Atherosclerosis, the buildup of fatty deposits on the walls of major arteries, can kill without warning. The disease causes few symptoms in its early stages, so sufferers are often hit with a heart attack or stroke before they realize anything is wrong. Now researchers have devised a way to spot the deposits before they cause serious harm by using a combination of infrared light and ultrasound.
To detect atherosclerosis early, doctors need to spot fat inside artery walls. They can glean some information by bombarding soft tissue (anything that's not bone) with infrared radiation from a laser, which passes through the tissue until it hits a specific chemical bond, causing it to vibrate like a spring. Different chemical bonds absorb infrared radiation of different wavelengths, so the radiation absorbed by a tissue sample can give doctors some clue to what's inside it. But to diagnose atherosclerosis, doctors not only need to know that tissue contains fat but also need to see that it's on the inside of an artery wall.
In the new study, researchers took advantage of the fact that infrared-induced vibration of chemical bonds is swiftly damped by surrounding tissue; the energy is converted to heat. This leads to rapid expansion of the tissue, which sends a pressure wave traveling outward in all directions to the surface of the sample, where it is emitted as ultrasound. By using a series of detectors to pick up the ultrasound, the team realized that it could work out where the expansion took place—a technique called photoacoustic imaging.
"We are not the first to use photoacoustic imaging," explains biomedical engineer Ji-Xin Cheng of Purdue University in West Lafayette, Indiana. (In the past, the absorption of visible light by hemoglobin has been used to image blood flow around skin cancer.) "But it wasn't clear that molecular vibration could be detected in this way. We believe this opens a very new direction for the field."

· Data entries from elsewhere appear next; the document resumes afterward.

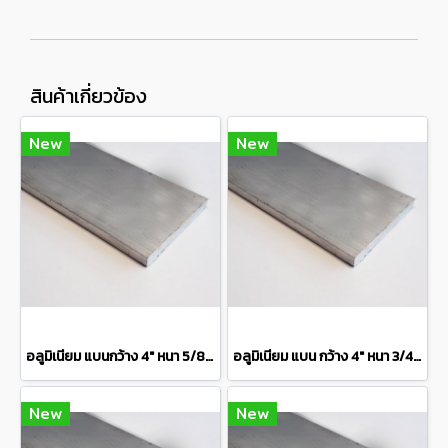
สินค้าเกี่ยวข้อง
New
New
อลูมิเนียม แบนกว้าง 4" หนา 5/8" เกรด 6063 Aluminium Flat Bar แบ่งขายความยาว 10 เซนติเมตร
อลูมิเนียม แบน กว้าง 4" หนา 3/4" เกรด 6063 Aluminium Flat Bar แบ่งขายความยาว 10 เซนติเมตร
New
New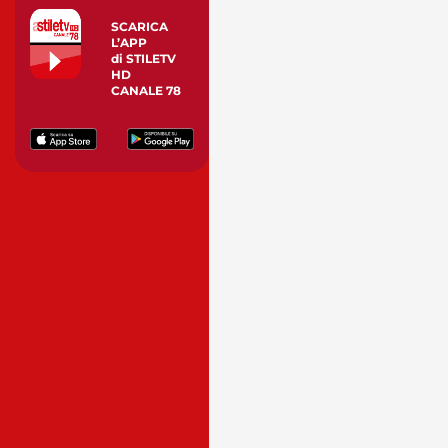
SCARICA
L’APP
di STILETV
HD
CANALE 78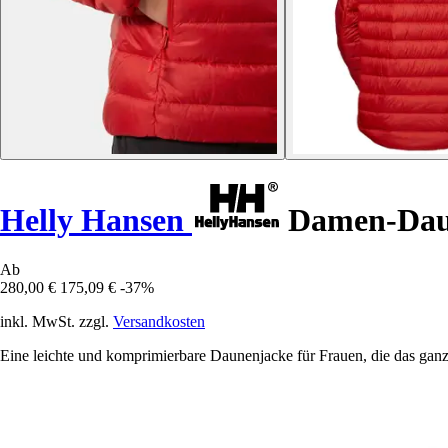
Helly Hansen
Damen-Daun
Ab
280,00 €
175,09 €
-37%
inkl. MwSt. zzgl.
Versandkosten
Eine leichte und komprimierbare Daunenjacke für Frauen, die das gan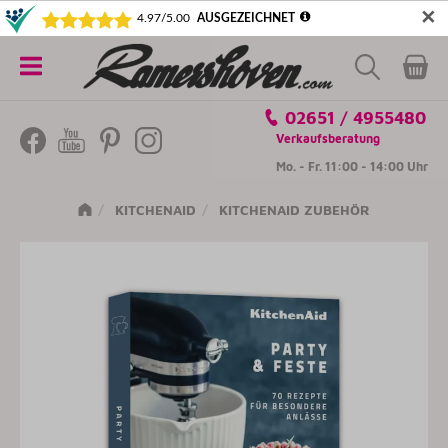
✕
5€ SICHERN! NEWSLETTER ABONNIEREN
Alle
02651 / 4955480
Kategorien
Verkaufsberatung
Mo. - Fr. 11:00 - 14:00 Uhr
KITCHENAID
KITCHENAID ZUBEHÖR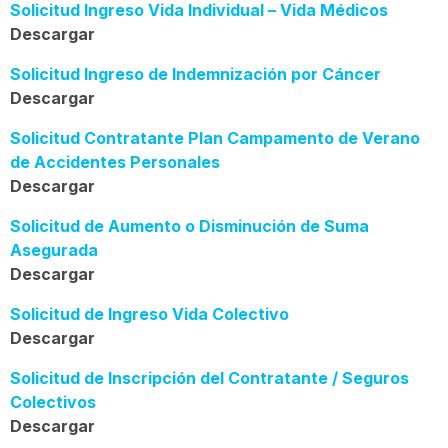
Solicitud Ingreso Vida Individual – Vida Médicos
Descargar
Solicitud Ingreso de Indemnización por Cáncer
Descargar
Solicitud Contratante Plan Campamento de Verano
de Accidentes Personales
Descargar
Solicitud de Aumento o Disminución de Suma
Asegurada
Descargar
Solicitud de Ingreso Vida Colectivo
Descargar
Solicitud de Inscripción del Contratante / Seguros
Colectivos
Descargar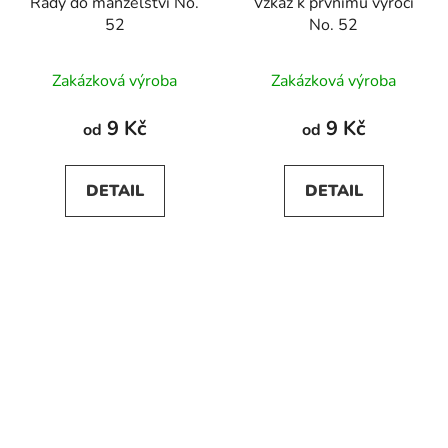
Rady do manželství No.
Vzkaz k prvnímu výročí
52
No. 52
Zakázková výroba
Zakázková výroba
9 Kč
9 Kč
od
od
DETAIL
DETAIL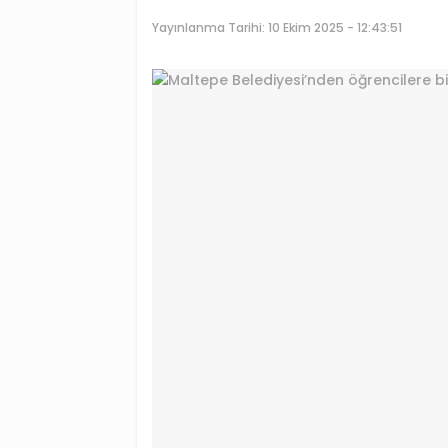
Yayınlanma Tarihi:
10 Ekim 2025 - 12:43:51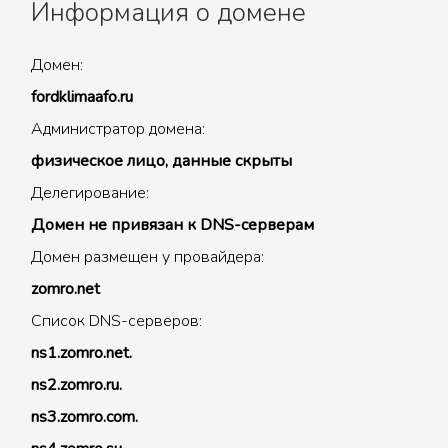
Информация о домене
Домен:
fordklimaafo.ru
Администратор домена:
физическое лицо, данные скрыты
Делегирование:
Домен не привязан к DNS-серверам
Домен размещен у провайдера:
zomro.net
Список DNS-серверов:
ns1.zomro.net.
ns2.zomro.ru.
ns3.zomro.com.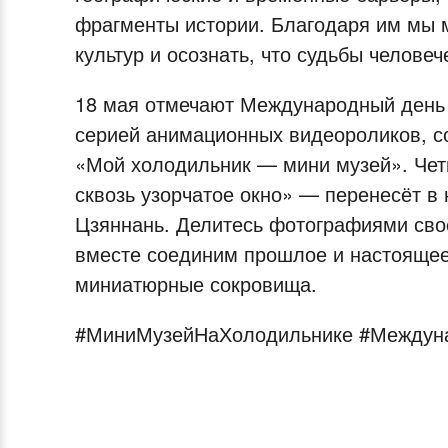
фрагменты истории. Благодаря им мы 
культур и осознать, что судьбы челове
18 мая отмечают Международный день 
серией анимационных видеороликов, с
«Мой холодильник — мини музей». Чет
сквозь узорчатое окно» — перенесёт в
Цзяннань. Делитесь фотографиями сво
вместе соединим прошлое и настоящее 
миниатюрные сокровища.
#МиниМузейНаХолодильнике #Междун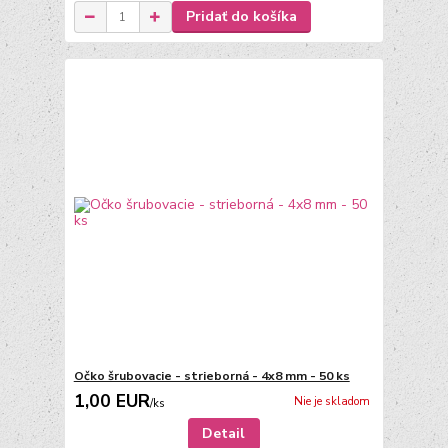
Pridať do košíka
Očko šrubovacie - strieborná - 4x8 mm - 50 ks
1,00 EUR
Nie je skladom
/
ks
Detail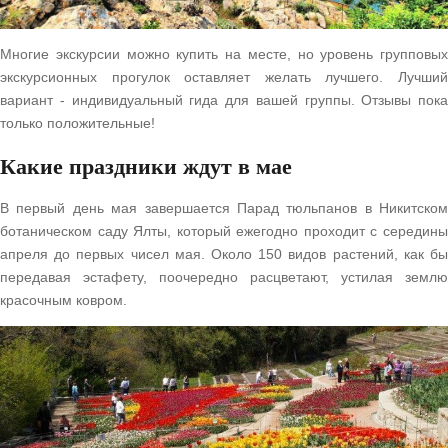
Многие экскурсии можно купить на месте, но уровень групповых
экскурсионных прогулок оставляет желать лучшего. Лучший
вариант - индивидуальный гида для вашей группы. Отзывы пока
только положительные!
Какие праздники ждут в мае
В первый день мая завершается Парад тюльпанов в Никитском
ботаническом саду Ялты, который ежегодно проходит с середины
апреля до первых чисел мая. Около 150 видов растений, как бы
передавая эстафету, поочередно расцветают, устилая землю
красочным ковром.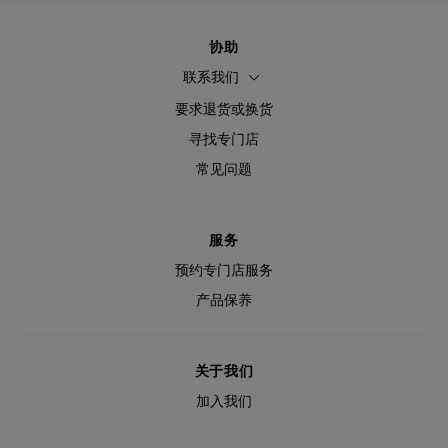
协助
联系我们
要求退货或换货
寻找专门店
常见问题
服务
预约专门店服务
产品保养
关于我们
加入我们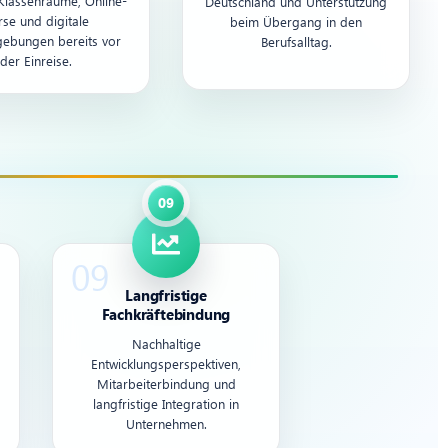
 Klassenräume, Online-
Deutschland und Unterstützung
rse und digitale
beim Übergang in den
ebungen bereits vor
Berufsalltag.
der Einreise.
Langfristige
Fachkräftebindung
Nachhaltige
Entwicklungsperspektiven,
Mitarbeiterbindung und
langfristige Integration in
Unternehmen.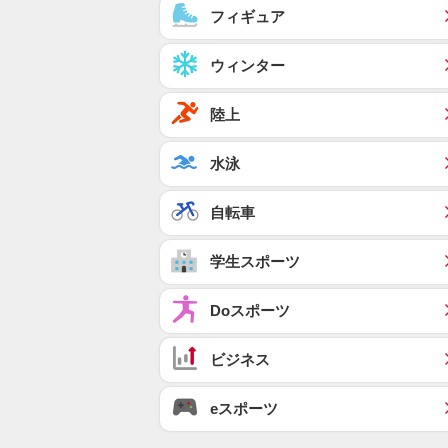
フィギュア
ウィンター
陸上
水泳
自転車
学生スポーツ
Doスポーツ
ビジネス
eスポーツ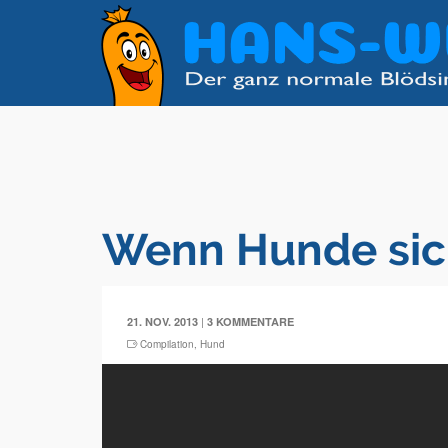
Wenn Hunde sic
|
21. NOV. 2013
3 KOMMENTARE
Compilation
,
Hund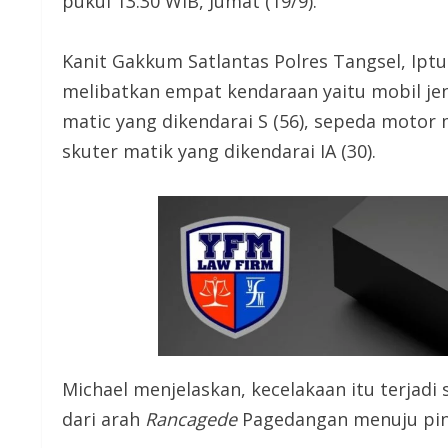
pukul 13.30 WIB, Jumat (19/9).
Kanit Gakkum Satlantas Polres Tangsel, Ipt
melibatkan empat kendaraan yaitu mobil je
matic yang dikendarai S (56), sepeda motor 
skuter matik yang dikendarai IA (30).
Michael menjelaskan, kecelakaan itu terjadi
dari arah
Rancagede
Pagedangan menuju pint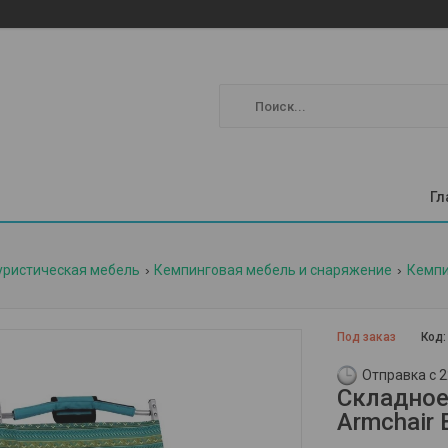
Гл
уристическая мебель
Кемпинговая мебель и снаряжение
Кемпи
Под заказ
Код
Отправка с 2
Складное
Armchair 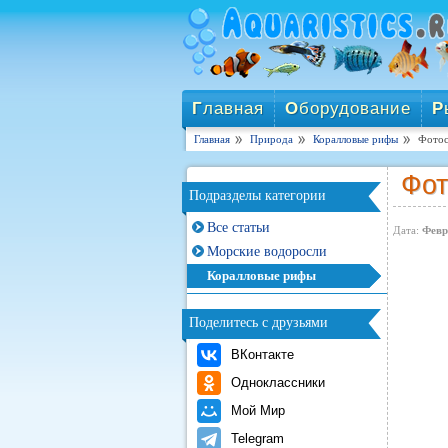
Г
лавная
О
борудование
Р
Главная
Природа
Коралловые рифы
Фотос
Фот
Подразделы категории
Все статьи
Дата:
Февр
Морские водоросли
Коралловые рифы
Поделитесь с друзьями
ВКонтакте
Одноклассники
Мой Мир
Telegram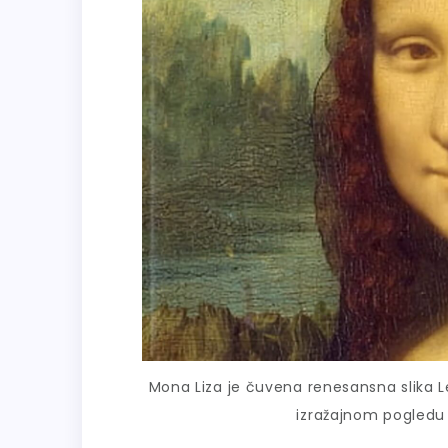
Mona Liza je čuvena renesansna slika 
izražajnom pogledu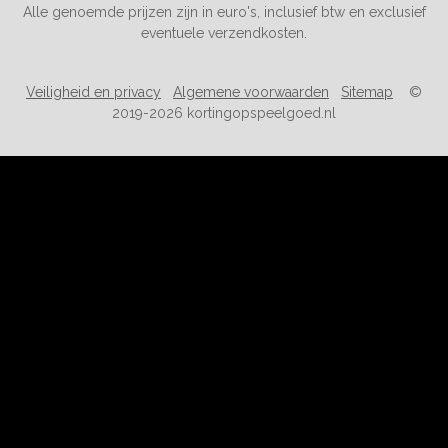
Alle genoemde prijzen zijn in euro's, inclusief btw en exclusief
eventuele verzendkosten.
Veiligheid en privacy
Algemene voorwaarden
Sitemap
©
2019-2026 kortingopspeelgoed.nl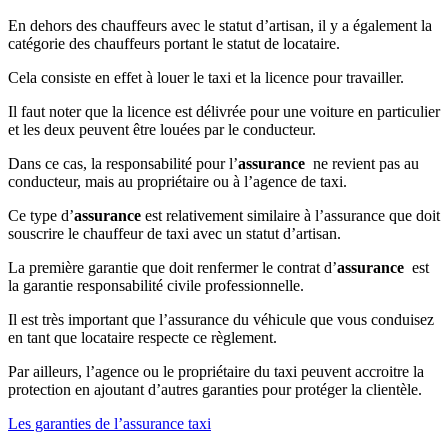
En dehors des chauffeurs avec le statut d’artisan, il y a également la
catégorie des chauffeurs portant le statut de locataire.
Cela consiste en effet à louer le taxi et la licence pour travailler.
Il faut noter que la licence est délivrée pour une voiture en particulier
et les deux peuvent être louées par le conducteur.
Dans ce cas, la responsabilité pour l’
assurance
ne revient pas au
conducteur, mais au propriétaire ou à l’agence de taxi.
Ce type d’
assurance
est relativement similaire à l’assurance que doit
souscrire le chauffeur de taxi avec un statut d’artisan.
La première garantie que doit renfermer le contrat d’
assurance
est
la garantie responsabilité civile professionnelle.
Il est très important que l’assurance du véhicule que vous conduisez
en tant que locataire respecte ce règlement.
Par ailleurs, l’agence ou le propriétaire du taxi peuvent accroitre la
protection en ajoutant d’autres garanties pour protéger la clientèle.
Les garanties de l’assurance taxi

The researchers tested their idea by imaging arteries removed from slaughtered pigs that had had varying degrees of atherosclerosis. They bombarded the samples with infrared radiation at a wavelength particularly likely to be absorbed by the carbon-hydrogen bonds in the deadly fatty deposits lining atherosclerotic arteries. By measuring the ultrasound emission from the irradiated tissue, the researchers created detailed images of the deposits in a completely noninvasive way with minimal interference from the surrounding tissue.
The team's experiments, reported this month in Physical Review Letters, suggest that the technique could probe about 7 millimeters into the body. That would allow doctors to see into the walls of blood vessels or to visualize fat in muscle under the skin.
Biophysicist Sunney Xie of Harvard University is impressed by the potential of the new technique. "A penetration depth of the order of a few millimeters is certainly good for surgeons," he says. Xie also suggests the technique could be used during surgery to locate lesions precisely and to check that they have been removed completely.
Systems biologist Matthias Nahrendorf of Harvard Medical School in Boston, an expert in atherosclerosis imaging, agrees that the technique is scientifically impressive. But he says it needs further work before it can make a meaningful difference to the diagnosis of atherosclerosis: "It's an impressive piece of engineering and physics that's fairly far from clinical translation and not a game-changing advance over what is out there."
Nahrendorf estimates that, unless the researchers can increase penetration depth to more than 10 centimeters, it will still be necessary to insert catheters into arteries to investigate possible atherosclerosis—a major procedure that is usually performed only if a patient has shown prior symptoms of atherosclerosis such as shortness of breath or chest pains.
Cheng is excited by the possibilities of the new technique beyond atherosclerosis screening. By choosing different infrared wavelengths, he says, researchers can excite different bonds and study a variety of processes in soft tissue, such as scar formation and the changes to the central nervous system that occur in diseases such as Alzheimer's and multiple sclerosis. "I think the applications of this are very broad, and we are working on these applications now."